──────── Data to process

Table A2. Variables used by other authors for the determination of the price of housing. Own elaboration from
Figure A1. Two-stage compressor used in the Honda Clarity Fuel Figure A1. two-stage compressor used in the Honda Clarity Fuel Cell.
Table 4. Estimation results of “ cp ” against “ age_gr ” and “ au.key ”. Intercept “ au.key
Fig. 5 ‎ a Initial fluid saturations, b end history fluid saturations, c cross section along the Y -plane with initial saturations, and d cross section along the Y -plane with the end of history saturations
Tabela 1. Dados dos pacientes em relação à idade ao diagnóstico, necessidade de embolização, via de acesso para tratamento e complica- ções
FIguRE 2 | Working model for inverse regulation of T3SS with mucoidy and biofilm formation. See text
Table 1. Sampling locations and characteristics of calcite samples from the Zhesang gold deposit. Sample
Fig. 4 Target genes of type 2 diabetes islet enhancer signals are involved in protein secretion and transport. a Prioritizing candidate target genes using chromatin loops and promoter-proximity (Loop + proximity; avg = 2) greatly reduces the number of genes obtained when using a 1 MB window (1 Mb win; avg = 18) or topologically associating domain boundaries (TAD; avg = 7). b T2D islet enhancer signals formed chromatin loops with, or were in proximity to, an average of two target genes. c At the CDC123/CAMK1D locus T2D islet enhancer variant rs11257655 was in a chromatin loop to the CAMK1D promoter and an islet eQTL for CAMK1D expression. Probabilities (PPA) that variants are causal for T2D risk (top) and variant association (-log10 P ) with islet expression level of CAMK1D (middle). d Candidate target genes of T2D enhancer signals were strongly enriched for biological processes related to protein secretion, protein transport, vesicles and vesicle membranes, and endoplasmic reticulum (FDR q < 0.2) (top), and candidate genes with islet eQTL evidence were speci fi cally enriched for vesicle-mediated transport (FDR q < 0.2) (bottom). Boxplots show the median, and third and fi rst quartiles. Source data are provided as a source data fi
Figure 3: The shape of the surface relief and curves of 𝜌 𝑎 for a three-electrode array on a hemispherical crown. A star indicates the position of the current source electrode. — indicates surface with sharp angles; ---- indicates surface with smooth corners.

────────────────

Exercise instructions:
Please count how many lines of the material above include the string "from", then give that number alone.

Answer for the task:
2